The boy’s grandmother speaks as though “maybe a screw came loose” somewhere (4), but her roundabout logic always has a purpose. Grandma gives the boy her late husband’s riding lawn mower as a gift for his twelfth birthday, then promptly leaves.
The boy doesn’t have much experience operating machines, so he studies the mower, toying with the levers and pull-rope to make it start. As he stares perplexed at the machine, it suddenly feels as if the mower is speaking to him. The boy mocks the absurdity of the sensation, claiming that he’s “not one of those woo-woo people or a wack job” (7), but the machine compels him to climb aboard and trim his yard’s patchy grass with considerable skill. A neighbor notices and asks about his mowing rates.
By the end of the first day, the boy has mowed his neighbor’s lawn and two others, and obtained contact information for six more customers.

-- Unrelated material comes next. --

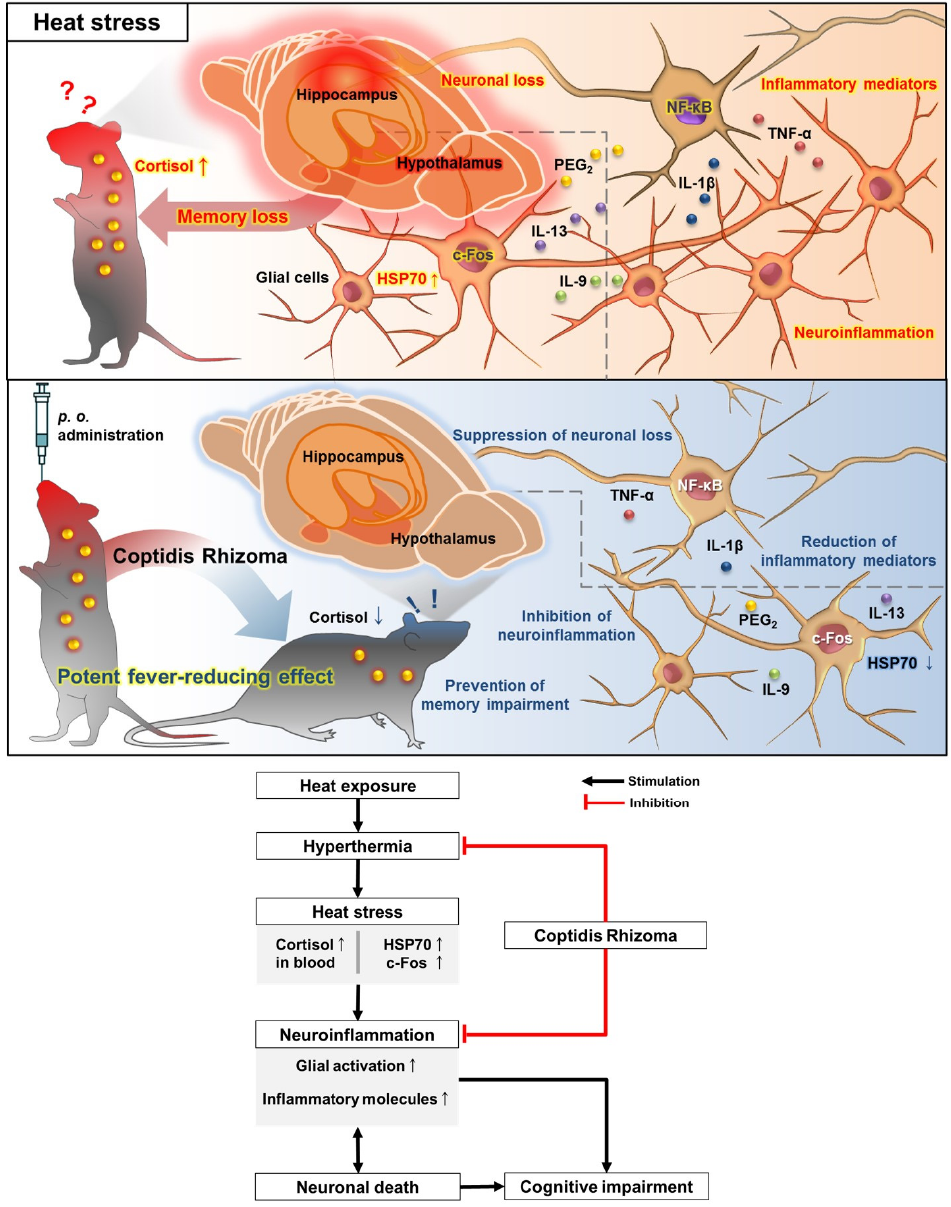
Figure 9. Schematic diagram of the protective effects and proposed therapeutic mechanisms of Coptidis Rhizoma against heat stress ‐ induced damages in the brain of mice.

Though unfamiliar with the term “capitalism,” the boy intuitively calculates his profits by subtracting his expenses, like the cost of gas, from his income. A lawn mowing service existed previously in the neighborhood, but it collapsed after the owner ran away with a customer’s wife. The boy has unwittingly entered an “expanding market economy” (11).
Over dinner that evening, the boy’s father mentions he would like to see the new astronomy movie playing in theaters. The boy’s pockets bulge with newly-earned bills, but he remains silent because he feels uncomfortable having more money than his parents. The boy is exhausted after a long day of work, though his lawn-mowing adventure is only beginning.
The exposition establishes key elements of setting, character, and plot foreshadowing, which synthesize the comedic and ironic tone. Extraordinary accidents happen to ordinary characters, and the world as the boy knows it flips.
The story takes place in Eden Prairie, Minnesota. The town’s name sounds stereotypically quiet and rural, which matches the boy’s personality and his family’s modest lifestyle. The country setting establishes situational irony, a literary effect that occurs when a reader expects one event, but the opposite happens. Rural Minnesota is not typically associated with mansions or wealthy investors, and the boy’s family lives in a “fixer-upper” that “[has] a yard the size of a postage stamp” with grass too measly to necessitate mowing (4). Ironically, the boy’s business provides a service that his own family doesn’t need—but the Foreword implies the boy will find himself suddenly rich.
The family’s socio-economic background provides important character context. Even though Dad’s income doesn’t always provide abundantly for his family, the boy and Mom don’t shame him. Regardless of their financial circumstances, they’re content with the life they have and people within it. Their lifestyle is not without struggle or mishaps; the cryptic “Voice-Activated Door Incident” doesn’t offer explicit details (2), but likely readers can still accurately imagine how that event transpired. In Chapter 2, when the boy starts earning money, he finds himself reluctant to share his newfound earnings out of consideration for his parents’ sacrifices, even though “it felt good to have all that money in [his] pockets” (11). Despite lacking money-savvy, his parents are smart and hard-working, and few people want salaries comparable to a 12-year-old’s. The boy recognizes that boasting is impolite and applies this moral through secrecy.